## Problem
Rewrite the blog post about the Circle from "-The show is a mirror" up to and including "other people are)", substituting "housemates" for "contestants".

## Text for analysis

::::

Tuesday, March 31, 2020

Four reasons why the Circle is essential quarantine TV viewing


Hello readers, I'm currently split between writing stuff and seeing if I can pitch it to bigger places. This is a pitch I'm sending elsewhere but hopefully it's interesting enough on its own to put on a blog. 

The show, which is currently airing its Brazil season, involves contestants in various rooms of an apartment who are in isolation for three weeks and only talk to each other through social media. Before the virus caused such massive shifts to our world, the American version of this show was already among the buzziest things on television. Now that the quarantine has gone into effect, this is surreptitiously one of the most prescient mirrors into our present-day state.

-The show is a mirror for our situations but shows us the best of what we could be
The contestants are quarantined but that's not getting them down. The characters dance for no one but themselves (in one of the most bizarre and best sequences of the show), keep themselves happy and busy, make incredible friendships, and occasionally fall for one another (or who they think those other people are)

-It's so clever, that it can easily be considered the next step in evolution for reality TV
The contestants don't just live there doing nothing but have "Big Brother/Survivor" style strategy. The twists are that conversations happen in a combination of single or group conversations and all-in chats. Additionally, catfishing is allowed and encouraged. With no physical space, contestants can't know who's talking to whom or if contestants are who they say they are

-The show is all about authenticity and loyalty (or the perception of those two things)

::::

## Extracted information

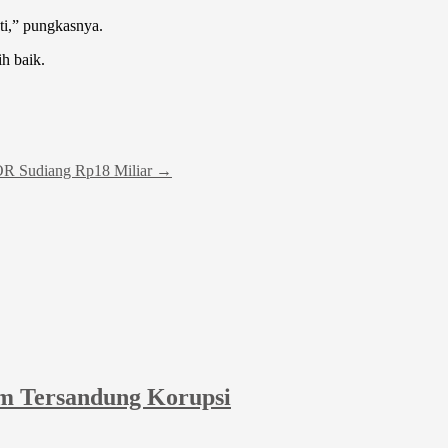
ti,” pungkasnya.
h baik.
OR Sudiang Rp18 Miliar
→
m Tersandung Korupsi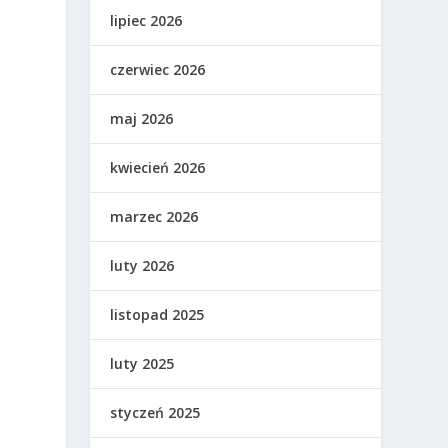
lipiec 2026
czerwiec 2026
maj 2026
kwiecień 2026
marzec 2026
luty 2026
listopad 2025
luty 2025
styczeń 2025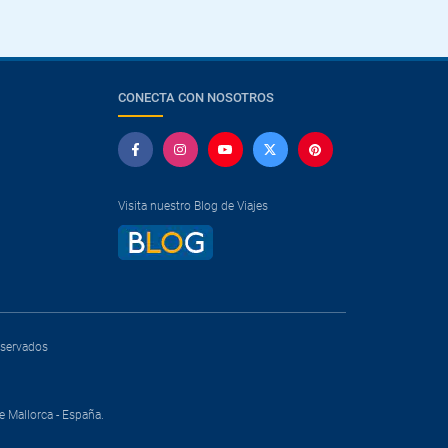
CONECTA CON NOSOTROS
Visita nuestro Blog de Viajes
reservados
e Mallorca - España.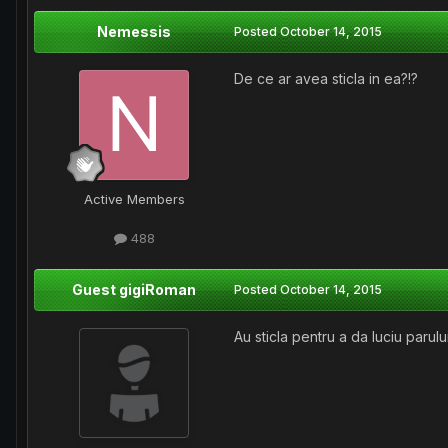
Nemessis
Posted
October 14, 2015
De ce ar avea sticla in ea?!?
Active Members
488
Guest gigiRoman
Posted
October 14, 2015
Au sticla pentru a da luciu parulu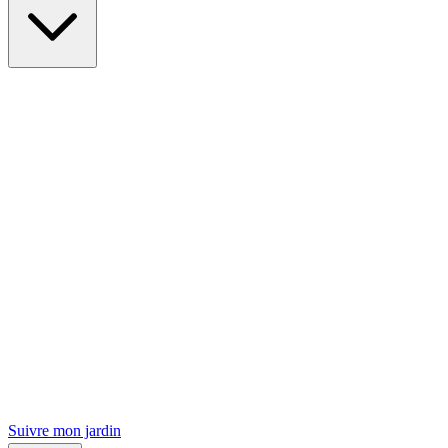
Suivre mon jardin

::::

## Answer space
-The show is a mirror for our situations but shows us the best of what we could be
The housemates are quarantined but that's not getting them down. The characters dance for no one but themselves (in one of the most bizarre and best sequences of the show), keep themselves happy and busy, make incredible friendships, and occasionally fall for one another (or who they think those other people are)